While free-flowing rum and the wail of a trumpet spill out of Little Havana's Sala'o Cuban Bar & Pescaderia and onto Calle Ocho, a constant struggle simmers in the kitchen.
Past the larger-than-life Ernest Hemingway photos, chef Jorge Mas — a handsome, chiseled, Cuban-born 36-year-old who's been in the U.S. for only six years — is taking the misery of eating under a Communist regime and turning it into a joyful celebration.
Mas was born in Vedado right on Havana's seaside near the broad esplanade, walkway, and seawall the Malécon. Yet when he was 2 years old, his parents simply didn't have the time to care for him.
"My mother was a schoolteacher, she was finishing university, and doing an internship, while my dad worked for radio and was traveling all over the country," he says.
So for six years while his parents worked, he lived with his grandparents about three hours outside of Havana in the tiny town of San Juan de los Yeras in the central Cuban state of Villa Clara.
There, harina — or grits, as some might call it — rules the diet.

_INFORMATION PROVIDED:_
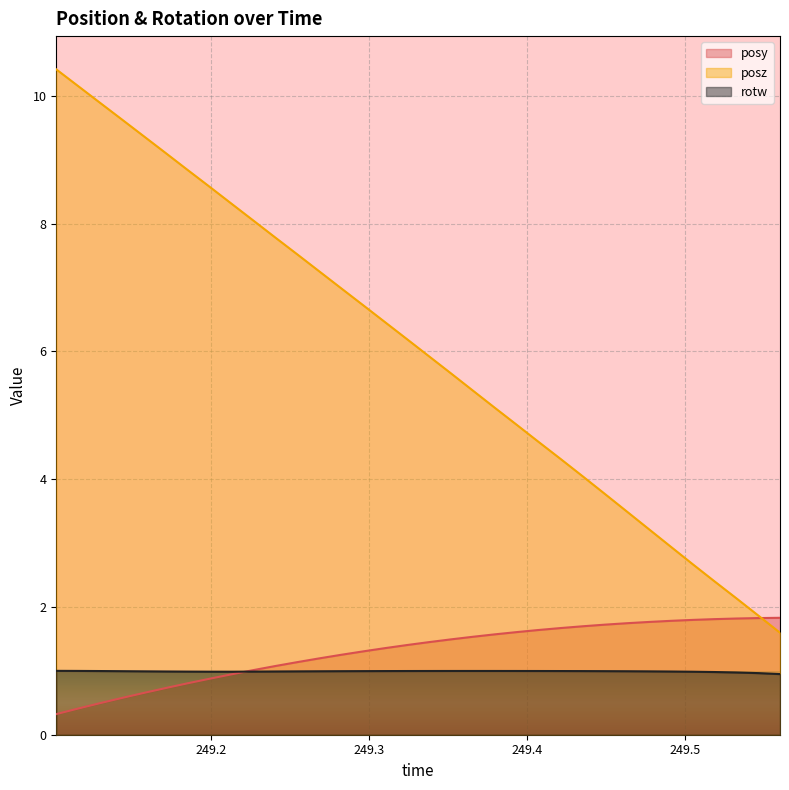

Which series has the largest total across all categories?

posz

_TRY IT:_ Print the part of the article about chef Jorge Mas starting at "Mas was born" and ending at "rules the diet.". The data was taken from a different source than the text.

_YOUR SOLUTION:_
Mas was born in Vedado right on Havana's seaside near the broad esplanade, walkway, and seawall the Malécon. Yet when he was 2 years old, his parents simply didn't have the time to care for him.
"My mother was a schoolteacher, she was finishing university, and doing an internship, while my dad worked for radio and was traveling all over the country," he says.
So for six years while his parents worked, he lived with his grandparents about three hours outside of Havana in the tiny town of San Juan de los Yeras in the central Cuban state of Villa Clara.
There, harina — or grits, as some might call it — rules the diet.